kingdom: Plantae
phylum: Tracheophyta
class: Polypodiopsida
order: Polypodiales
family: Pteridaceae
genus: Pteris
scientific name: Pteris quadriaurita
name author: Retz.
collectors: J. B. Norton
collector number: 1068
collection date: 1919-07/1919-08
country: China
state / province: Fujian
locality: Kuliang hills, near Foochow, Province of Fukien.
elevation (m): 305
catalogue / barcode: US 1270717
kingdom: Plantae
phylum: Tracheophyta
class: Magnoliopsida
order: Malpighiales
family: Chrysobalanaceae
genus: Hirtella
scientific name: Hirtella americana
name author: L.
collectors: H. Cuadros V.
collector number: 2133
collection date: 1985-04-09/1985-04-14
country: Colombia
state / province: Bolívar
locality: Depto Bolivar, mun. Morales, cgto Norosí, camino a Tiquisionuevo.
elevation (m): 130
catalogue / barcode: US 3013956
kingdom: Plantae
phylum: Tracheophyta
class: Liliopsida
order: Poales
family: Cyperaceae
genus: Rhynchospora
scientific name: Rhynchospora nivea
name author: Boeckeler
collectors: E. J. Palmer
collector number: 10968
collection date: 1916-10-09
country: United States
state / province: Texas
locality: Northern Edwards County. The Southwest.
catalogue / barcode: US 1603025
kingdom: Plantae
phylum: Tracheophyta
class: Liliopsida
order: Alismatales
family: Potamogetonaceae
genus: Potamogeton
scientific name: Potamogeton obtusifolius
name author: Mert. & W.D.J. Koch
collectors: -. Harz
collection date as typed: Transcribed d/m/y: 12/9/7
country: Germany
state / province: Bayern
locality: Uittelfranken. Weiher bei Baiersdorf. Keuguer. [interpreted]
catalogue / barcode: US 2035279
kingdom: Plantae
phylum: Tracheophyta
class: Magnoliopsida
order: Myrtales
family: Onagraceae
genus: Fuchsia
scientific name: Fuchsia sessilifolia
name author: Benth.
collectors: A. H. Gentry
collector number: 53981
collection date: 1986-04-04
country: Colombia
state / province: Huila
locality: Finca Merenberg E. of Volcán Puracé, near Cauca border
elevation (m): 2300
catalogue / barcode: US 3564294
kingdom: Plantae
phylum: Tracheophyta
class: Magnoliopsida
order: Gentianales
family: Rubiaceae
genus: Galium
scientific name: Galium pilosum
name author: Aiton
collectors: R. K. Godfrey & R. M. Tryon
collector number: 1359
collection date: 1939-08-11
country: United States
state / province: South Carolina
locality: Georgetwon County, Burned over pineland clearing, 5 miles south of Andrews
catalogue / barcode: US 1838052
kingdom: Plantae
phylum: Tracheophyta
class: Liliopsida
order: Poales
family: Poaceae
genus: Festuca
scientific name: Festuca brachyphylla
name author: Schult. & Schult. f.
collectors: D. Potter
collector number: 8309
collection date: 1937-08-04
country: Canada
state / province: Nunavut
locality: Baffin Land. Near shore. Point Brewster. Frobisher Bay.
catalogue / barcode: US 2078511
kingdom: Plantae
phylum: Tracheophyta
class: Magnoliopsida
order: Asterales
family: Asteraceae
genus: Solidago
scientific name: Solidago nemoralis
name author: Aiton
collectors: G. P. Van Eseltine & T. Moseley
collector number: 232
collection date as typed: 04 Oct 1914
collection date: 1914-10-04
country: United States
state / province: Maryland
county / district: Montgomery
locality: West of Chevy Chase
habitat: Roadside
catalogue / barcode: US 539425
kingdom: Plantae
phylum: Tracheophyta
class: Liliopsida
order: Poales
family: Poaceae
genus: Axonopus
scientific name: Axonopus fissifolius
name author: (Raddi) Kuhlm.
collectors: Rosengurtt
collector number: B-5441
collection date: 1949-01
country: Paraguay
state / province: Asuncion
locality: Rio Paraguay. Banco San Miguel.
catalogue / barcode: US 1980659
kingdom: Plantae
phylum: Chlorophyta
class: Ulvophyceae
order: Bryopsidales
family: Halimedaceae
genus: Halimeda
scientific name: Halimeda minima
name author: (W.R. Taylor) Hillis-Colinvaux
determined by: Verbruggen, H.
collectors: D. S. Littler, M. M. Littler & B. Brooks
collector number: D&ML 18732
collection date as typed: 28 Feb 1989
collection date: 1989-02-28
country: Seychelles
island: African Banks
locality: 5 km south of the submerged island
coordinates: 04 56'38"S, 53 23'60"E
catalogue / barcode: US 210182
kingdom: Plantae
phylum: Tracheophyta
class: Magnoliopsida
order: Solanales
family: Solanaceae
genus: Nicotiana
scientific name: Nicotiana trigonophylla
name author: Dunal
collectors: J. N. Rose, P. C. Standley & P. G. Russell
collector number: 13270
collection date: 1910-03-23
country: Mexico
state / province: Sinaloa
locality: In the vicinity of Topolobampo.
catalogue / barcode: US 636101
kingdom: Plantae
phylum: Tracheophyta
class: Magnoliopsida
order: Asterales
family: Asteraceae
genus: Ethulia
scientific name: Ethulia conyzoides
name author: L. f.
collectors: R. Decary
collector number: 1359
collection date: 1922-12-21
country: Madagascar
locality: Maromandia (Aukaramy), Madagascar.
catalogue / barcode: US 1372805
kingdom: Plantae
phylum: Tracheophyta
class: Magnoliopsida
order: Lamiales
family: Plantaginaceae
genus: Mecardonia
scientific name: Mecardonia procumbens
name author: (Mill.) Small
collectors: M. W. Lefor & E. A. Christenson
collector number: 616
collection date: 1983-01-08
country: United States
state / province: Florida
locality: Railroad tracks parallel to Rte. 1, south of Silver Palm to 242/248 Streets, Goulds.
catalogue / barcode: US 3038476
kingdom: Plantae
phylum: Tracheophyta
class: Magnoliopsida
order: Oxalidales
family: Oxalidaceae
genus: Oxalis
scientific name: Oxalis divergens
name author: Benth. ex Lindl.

------------------------------------------------------------------------

◆ **INSTRUCCIONES A SEGUIR**
Imprime, sin alterar ningún carácter, todas las líneas de los ítems anteriores, de la primera a la última.

◆ **SOLUCIÓN ESCRITA**
kingdom: Plantae
phylum: Tracheophyta
class: Polypodiopsida
order: Polypodiales
family: Pteridaceae
genus: Pteris
scientific name: Pteris quadriaurita
name author: Retz.
collectors: J. B. Norton
collector number: 1068
collection date: 1919-07/1919-08
country: China
state / province: Fujian
locality: Kuliang hills, near Foochow, Province of Fukien.
elevation (m): 305
catalogue / barcode: US 1270717
kingdom: Plantae
phylum: Tracheophyta
class: Magnoliopsida
order: Malpighiales
family: Chrysobalanaceae
genus: Hirtella
scientific name: Hirtella americana
name author: L.
collectors: H. Cuadros V.
collector number: 2133
collection date: 1985-04-09/1985-04-14
country: Colombia
state / province: Bolívar
locality: Depto Bolivar, mun. Morales, cgto Norosí, camino a Tiquisionuevo.
elevation (m): 130
catalogue / barcode: US 3013956
kingdom: Plantae
phylum: Tracheophyta
class: Liliopsida
order: Poales
family: Cyperaceae
genus: Rhynchospora
scientific name: Rhynchospora nivea
name author: Boeckeler
collectors: E. J. Palmer
collector number: 10968
collection date: 1916-10-09
country: United States
state / province: Texas
locality: Northern Edwards County. The Southwest.
catalogue / barcode: US 1603025
kingdom: Plantae
phylum: Tracheophyta
class: Liliopsida
order: Alismatales
family: Potamogetonaceae
genus: Potamogeton
scientific name: Potamogeton obtusifolius
name author: Mert. & W.D.J. Koch
collectors: -. Harz
collection date as typed: Transcribed d/m/y: 12/9/7
country: Germany
state / province: Bayern
locality: Uittelfranken. Weiher bei Baiersdorf. Keuguer. [interpreted]
catalogue / barcode: US 2035279
kingdom: Plantae
phylum: Tracheophyta
class: Magnoliopsida
order: Myrtales
family: Onagraceae
genus: Fuchsia
scientific name: Fuchsia sessilifolia
name author: Benth.
collectors: A. H. Gentry
collector number: 53981
collection date: 1986-04-04
country: Colombia
state / province: Huila
locality: Finca Merenberg E. of Volcán Puracé, near Cauca border
elevation (m): 2300
catalogue / barcode: US 3564294
kingdom: Plantae
phylum: Tracheophyta
class: Magnoliopsida
order: Gentianales
family: Rubiaceae
genus: Galium
scientific name: Galium pilosum
name author: Aiton
collectors: R. K. Godfrey & R. M. Tryon
collector number: 1359
collection date: 1939-08-11
country: United States
state / province: South Carolina
locality: Georgetwon County, Burned over pineland clearing, 5 miles south of Andrews
catalogue / barcode: US 1838052
kingdom: Plantae
phylum: Tracheophyta
class: Liliopsida
order: Poales
family: Poaceae
genus: Festuca
scientific name: Festuca brachyphylla
name author: Schult. & Schult. f.
collectors: D. Potter
collector number: 8309
collection date: 1937-08-04
country: Canada
state / province: Nunavut
locality: Baffin Land. Near shore. Point Brewster. Frobisher Bay.
catalogue / barcode: US 2078511
kingdom: Plantae
phylum: Tracheophyta
class: Magnoliopsida
order: Asterales
family: Asteraceae
genus: Solidago
scientific name: Solidago nemoralis
name author: Aiton
collectors: G. P. Van Eseltine & T. Moseley
collector number: 232
collection date as typed: 04 Oct 1914
collection date: 1914-10-04
country: United States
state / province: Maryland
county / district: Montgomery
locality: West of Chevy Chase
habitat: Roadside
catalogue / barcode: US 539425
kingdom: Plantae
phylum: Tracheophyta
class: Liliopsida
order: Poales
family: Poaceae
genus: Axonopus
scientific name: Axonopus fissifolius
name author: (Raddi) Kuhlm.
collectors: Rosengurtt
collector number: B-5441
collection date: 1949-01
country: Paraguay
state / province: Asuncion
locality: Rio Paraguay. Banco San Miguel.
catalogue / barcode: US 1980659
kingdom: Plantae
phylum: Chlorophyta
class: Ulvophyceae
order: Bryopsidales
family: Halimedaceae
genus: Halimeda
scientific name: Halimeda minima
name author: (W.R. Taylor) Hillis-Colinvaux
determined by: Verbruggen, H.
collectors: D. S. Littler, M. M. Littler & B. Brooks
collector number: D&ML 18732
collection date as typed: 28 Feb 1989
collection date: 1989-02-28
country: Seychelles
island: African Banks
locality: 5 km south of the submerged island
coordinates: 04 56'38"S, 53 23'60"E
catalogue / barcode: US 210182
kingdom: Plantae
phylum: Tracheophyta
class: Magnoliopsida
order: Solanales
family: Solanaceae
genus: Nicotiana
scientific name: Nicotiana trigonophylla
name author: Dunal
collectors: J. N. Rose, P. C. Standley & P. G. Russell
collector number: 13270
collection date: 1910-03-23
country: Mexico
state / province: Sinaloa
locality: In the vicinity of Topolobampo.
catalogue / barcode: US 636101
kingdom: Plantae
phylum: Tracheophyta
class: Magnoliopsida
order: Asterales
family: Asteraceae
genus: Ethulia
scientific name: Ethulia conyzoides
name author: L. f.
collectors: R. Decary
collector number: 1359
collection date: 1922-12-21
country: Madagascar
locality: Maromandia (Aukaramy), Madagascar.
catalogue / barcode: US 1372805
kingdom: Plantae
phylum: Tracheophyta
class: Magnoliopsida
order: Lamiales
family: Plantaginaceae
genus: Mecardonia
scientific name: Mecardonia procumbens
name author: (Mill.) Small
collectors: M. W. Lefor & E. A. Christenson
collector number: 616
collection date: 1983-01-08
country: United States
state / province: Florida
locality: Railroad tracks parallel to Rte. 1, south of Silver Palm to 242/248 Streets, Goulds.
catalogue / barcode: US 3038476
kingdom: Plantae
phylum: Tracheophyta
class: Magnoliopsida
order: Oxalidales
family: Oxalidaceae
genus: Oxalis
scientific name: Oxalis divergens
name author: Benth. ex Lindl.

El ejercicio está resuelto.